Work to be completed: From the first line to the last, give the records again exactly and skip the pictures.

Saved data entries
----------
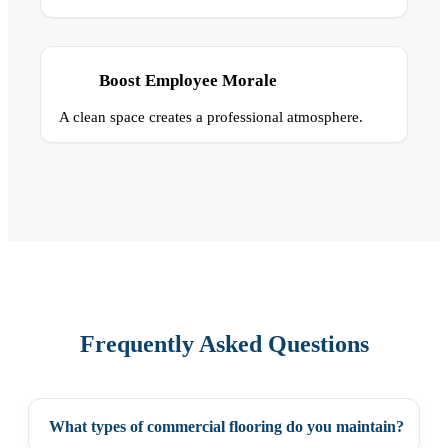
Boost Employee Morale
A clean space creates a professional atmosphere.
Frequently Asked Questions
What types of commercial flooring do you maintain?
+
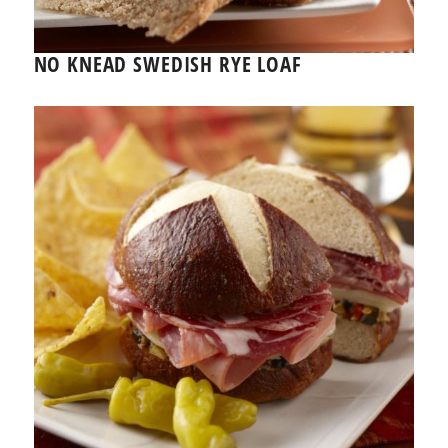
NO KNEAD SWEDISH RYE LOAF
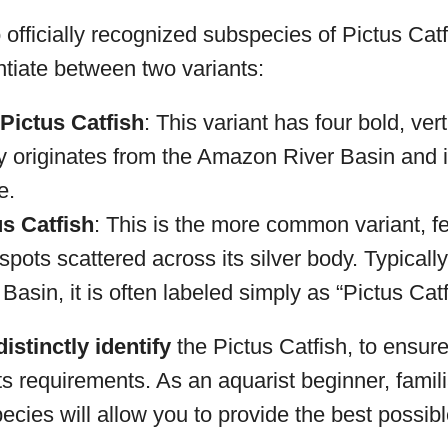
 officially recognized subspecies of Pictus Catf
tiate between two variants:
Pictus Catfish
: This variant has four bold, vert
ly originates from the Amazon River Basin and is
e.
s Catfish
: This is the more common variant, fe
 spots scattered across its silver body. Typicall
Basin, it is often labeled simply as “Pictus Catf
distinctly identify
the Pictus Catfish, to ensur
ts requirements. As an aquarist beginner, famili
pecies will allow you to provide the best possibl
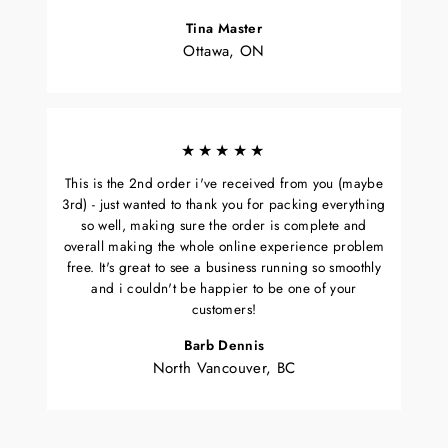
Tina Master
Ottawa, ON
★★★★★
This is the 2nd order i've received from you (maybe
3rd) - just wanted to thank you for packing everything
so well, making sure the order is complete and
overall making the whole online experience problem
free. It's great to see a business running so smoothly
and i couldn't be happier to be one of your
customers!
Barb Dennis
North Vancouver, BC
----------
Exercise solution:
Boost Employee Morale
A clean space creates a professional atmosphere.
Frequently Asked Questions
What types of commercial flooring do you maintain?
+
NO KNEAD SWEDISH RYE LOAF
 officially recognized subspecies of Pictus Catf
tiate between two variants:
Pictus Catfish
: This variant has four bold, vert
ly originates from the Amazon River Basin and is
e.
s Catfish
: This is the more common variant, fe
 spots scattered across its silver body. Typicall
Basin, it is often labeled simply as “Pictus Catf
distinctly identify
the Pictus Catfish, to ensur
ts requirements. As an aquarist beginner, famili
pecies will allow you to provide the best possibl
Tina Master
Ottawa, ON
★★★★★
This is the 2nd order i've received from you (maybe
3rd) - just wanted to thank you for packing everything
so well, making sure the order is complete and
overall making the whole online experience problem
free. It's great to see a business running so smoothly
and i couldn't be happier to be one of your
customers!
Barb Dennis
North Vancouver, BC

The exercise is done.